--- ACTIVITY ---
Repeat the listing below line for line, exactly as shown.

+++ RECORDS FOR THE TASK +++

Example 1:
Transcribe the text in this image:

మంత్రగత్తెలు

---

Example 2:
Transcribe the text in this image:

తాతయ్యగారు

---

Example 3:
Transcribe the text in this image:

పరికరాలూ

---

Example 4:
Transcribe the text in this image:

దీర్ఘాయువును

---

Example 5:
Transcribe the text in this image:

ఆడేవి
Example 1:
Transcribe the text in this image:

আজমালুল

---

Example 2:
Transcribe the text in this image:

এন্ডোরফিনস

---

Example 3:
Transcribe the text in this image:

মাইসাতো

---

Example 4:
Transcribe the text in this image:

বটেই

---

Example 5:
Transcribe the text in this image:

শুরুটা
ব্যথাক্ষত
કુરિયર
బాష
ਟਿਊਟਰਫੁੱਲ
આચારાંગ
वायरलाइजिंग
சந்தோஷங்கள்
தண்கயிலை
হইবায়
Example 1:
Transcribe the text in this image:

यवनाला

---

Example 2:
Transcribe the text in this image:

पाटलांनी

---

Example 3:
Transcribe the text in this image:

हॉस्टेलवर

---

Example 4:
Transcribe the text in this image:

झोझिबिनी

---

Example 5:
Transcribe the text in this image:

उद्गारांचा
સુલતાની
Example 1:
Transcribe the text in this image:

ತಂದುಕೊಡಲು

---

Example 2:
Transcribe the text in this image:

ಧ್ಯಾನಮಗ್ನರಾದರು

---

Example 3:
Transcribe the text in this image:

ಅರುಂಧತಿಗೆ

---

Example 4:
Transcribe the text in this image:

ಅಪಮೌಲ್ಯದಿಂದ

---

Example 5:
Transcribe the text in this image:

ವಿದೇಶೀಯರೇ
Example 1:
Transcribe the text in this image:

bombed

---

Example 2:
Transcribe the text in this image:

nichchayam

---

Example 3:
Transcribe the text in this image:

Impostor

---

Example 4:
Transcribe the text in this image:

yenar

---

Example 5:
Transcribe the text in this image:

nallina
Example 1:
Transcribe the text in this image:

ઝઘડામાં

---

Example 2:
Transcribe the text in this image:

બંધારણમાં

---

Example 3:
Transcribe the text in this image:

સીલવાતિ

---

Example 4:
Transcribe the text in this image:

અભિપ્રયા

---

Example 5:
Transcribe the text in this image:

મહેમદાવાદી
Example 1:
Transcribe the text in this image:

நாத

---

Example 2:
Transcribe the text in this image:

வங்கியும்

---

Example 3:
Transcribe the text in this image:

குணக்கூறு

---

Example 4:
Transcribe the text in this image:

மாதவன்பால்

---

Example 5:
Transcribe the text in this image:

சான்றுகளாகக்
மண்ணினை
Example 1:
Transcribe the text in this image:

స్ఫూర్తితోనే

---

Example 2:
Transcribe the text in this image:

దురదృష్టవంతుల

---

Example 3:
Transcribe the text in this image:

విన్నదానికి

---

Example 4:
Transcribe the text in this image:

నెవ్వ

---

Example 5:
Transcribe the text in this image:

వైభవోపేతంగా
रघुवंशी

+++

--- SOLUTION ---
Example 1:
Transcribe the text in this image:

మంత్రగత్తెలు

---

Example 2:
Transcribe the text in this image:

తాతయ్యగారు

---

Example 3:
Transcribe the text in this image:

పరికరాలూ

---

Example 4:
Transcribe the text in this image:

దీర్ఘాయువును

---

Example 5:
Transcribe the text in this image:

ఆడేవి
Example 1:
Transcribe the text in this image:

আজমালুল

---

Example 2:
Transcribe the text in this image:

এন্ডোরফিনস

---

Example 3:
Transcribe the text in this image:

মাইসাতো

---

Example 4:
Transcribe the text in this image:

বটেই

---

Example 5:
Transcribe the text in this image:

শুরুটা
ব্যথাক্ষত
કુરિયર
బాష
ਟਿਊਟਰਫੁੱਲ
આચારાંગ
वायरलाइजिंग
சந்தோஷங்கள்
தண்கயிலை
হইবায়
Example 1:
Transcribe the text in this image:

यवनाला

---

Example 2:
Transcribe the text in this image:

पाटलांनी

---

Example 3:
Transcribe the text in this image:

हॉस्टेलवर

---

Example 4:
Transcribe the text in this image:

झोझिबिनी

---

Example 5:
Transcribe the text in this image:

उद्गारांचा
સુલતાની
Example 1:
Transcribe the text in this image:

ತಂದುಕೊಡಲು

---

Example 2:
Transcribe the text in this image:

ಧ್ಯಾನಮಗ್ನರಾದರು

---

Example 3:
Transcribe the text in this image:

ಅರುಂಧತಿಗೆ

---

Example 4:
Transcribe the text in this image:

ಅಪಮೌಲ್ಯದಿಂದ

---

Example 5:
Transcribe the text in this image:

ವಿದೇಶೀಯರೇ
Example 1:
Transcribe the text in this image:

bombed

---

Example 2:
Transcribe the text in this image:

nichchayam

---

Example 3:
Transcribe the text in this image:

Impostor

---

Example 4:
Transcribe the text in this image:

yenar

---

Example 5:
Transcribe the text in this image:

nallina
Example 1:
Transcribe the text in this image:

ઝઘડામાં

---

Example 2:
Transcribe the text in this image:

બંધારણમાં

---

Example 3:
Transcribe the text in this image:

સીલવાતિ

---

Example 4:
Transcribe the text in this image:

અભિપ્રયા

---

Example 5:
Transcribe the text in this image:

મહેમદાવાદી
Example 1:
Transcribe the text in this image:

நாத

---

Example 2:
Transcribe the text in this image:

வங்கியும்

---

Example 3:
Transcribe the text in this image:

குணக்கூறு

---

Example 4:
Transcribe the text in this image:

மாதவன்பால்

---

Example 5:
Transcribe the text in this image:

சான்றுகளாகக்
மண்ணினை
Example 1:
Transcribe the text in this image:

స్ఫూర్తితోనే

---

Example 2:
Transcribe the text in this image:

దురదృష్టవంతుల

---

Example 3:
Transcribe the text in this image:

విన్నదానికి

---

Example 4:
Transcribe the text in this image:

నెవ్వ

---

Example 5:
Transcribe the text in this image:

వైభవోపేతంగా
रघुवंशी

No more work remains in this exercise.